Correct. Our daughter experienced far more than depression. She experienced such disabling PTSD from the assault that she had to go into residential treatment for rape trauma in another state. Her whole world fell apart after her school treated her like a second class citizen, as we detailed to US Dept of Education, OCR (Stop Sexual Assault in High School FB July 16 post). One of the reasons she needed another environment was because the school district ceased communicating with us about accommodations after they offered to transfer her (not the assailant) with the rape as the basis. She also was forced to leave Garfield because the District failed to address retaliation as required by Title IX. Her whole world fell apart. Unlike the AL case, the valued Garfield athlete was never transferred. Despite his history of having sex (consensual?) during school hours at Mercer Middle School in 2010 (8th grade), his Garfield 2012 story of consensual sex/sodomy was nevertheless privileged by Principal Ted Howard. Howard refused to tell the victim, as Title IX requires, that the assailant had been temporarily emergency so the victim could have returned to school. She was naturally terrified of seeing him at school. The school district entirely ignored its Title IX requirements that would have remedied this horrible situation. As a result, her entire high school education and everything she had built for herself was destroyed.

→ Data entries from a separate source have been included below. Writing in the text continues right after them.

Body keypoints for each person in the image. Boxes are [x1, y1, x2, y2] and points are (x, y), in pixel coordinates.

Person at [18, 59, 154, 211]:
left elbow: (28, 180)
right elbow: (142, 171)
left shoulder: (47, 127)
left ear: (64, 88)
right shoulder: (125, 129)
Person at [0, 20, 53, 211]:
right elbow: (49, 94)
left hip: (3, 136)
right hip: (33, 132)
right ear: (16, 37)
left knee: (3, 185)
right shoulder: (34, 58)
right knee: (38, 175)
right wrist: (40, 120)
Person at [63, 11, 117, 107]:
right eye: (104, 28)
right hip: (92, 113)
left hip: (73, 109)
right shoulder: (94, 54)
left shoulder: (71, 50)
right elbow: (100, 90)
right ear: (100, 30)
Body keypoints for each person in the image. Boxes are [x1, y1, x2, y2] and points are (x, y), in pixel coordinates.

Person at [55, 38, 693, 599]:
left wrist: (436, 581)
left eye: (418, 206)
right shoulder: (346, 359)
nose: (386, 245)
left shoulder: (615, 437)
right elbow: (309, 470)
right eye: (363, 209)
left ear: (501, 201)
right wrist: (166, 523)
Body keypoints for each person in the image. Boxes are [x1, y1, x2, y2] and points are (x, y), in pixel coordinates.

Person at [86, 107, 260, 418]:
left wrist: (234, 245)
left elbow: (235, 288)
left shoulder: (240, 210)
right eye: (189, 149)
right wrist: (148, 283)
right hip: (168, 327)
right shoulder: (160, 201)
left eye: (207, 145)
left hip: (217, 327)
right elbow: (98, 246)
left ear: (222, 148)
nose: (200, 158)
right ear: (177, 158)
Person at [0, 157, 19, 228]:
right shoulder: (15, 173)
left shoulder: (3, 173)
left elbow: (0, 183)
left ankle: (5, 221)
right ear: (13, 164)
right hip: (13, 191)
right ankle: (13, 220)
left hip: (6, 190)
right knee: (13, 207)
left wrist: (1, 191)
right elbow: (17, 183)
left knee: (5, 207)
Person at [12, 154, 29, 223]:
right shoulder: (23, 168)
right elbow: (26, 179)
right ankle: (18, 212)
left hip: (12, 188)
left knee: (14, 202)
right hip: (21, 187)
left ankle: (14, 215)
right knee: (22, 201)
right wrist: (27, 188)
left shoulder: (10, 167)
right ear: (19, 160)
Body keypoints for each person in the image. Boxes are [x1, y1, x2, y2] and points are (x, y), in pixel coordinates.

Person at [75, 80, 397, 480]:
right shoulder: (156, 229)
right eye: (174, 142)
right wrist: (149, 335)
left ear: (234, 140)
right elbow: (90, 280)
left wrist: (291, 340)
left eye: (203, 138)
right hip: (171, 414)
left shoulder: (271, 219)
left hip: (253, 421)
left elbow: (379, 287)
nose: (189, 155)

After giving the victim a 504 plan for PTSD and a transfer with the rape as the basis (which she couldn’t use owing to refusal to specify accommodations), the District then reversed itself a year later and decided that she hadn’t even been sexually harassed, let alone sexually assaulted. This after reading the assailant’s admission of rape and the medical reports. All of these rape stories are so horrible that none of us can afford to remain silent. It can happen to anyone.

See Sexual Assault Case Documents:


mosfet said...

Thanks for posting about the "treat all students as gifted" program! Interesting article. Intelligence and high-order thinking, I believe, are part nature, part nurture, and part practice.

Anonymous said...

GHS update:

Teflon Teddy has just issued the decree that there will be no overnight trips this year. No away games for his athletes? No Essentially Ellington for his jazz band? No orchestra competitions? Punish the kids to CYA instead of taking true responsibility for your past actions and for keeping kids safe going forward. This is just Garfield, not district wide, so take it away, Roosevelt, and bring it home for all of us in Seattle.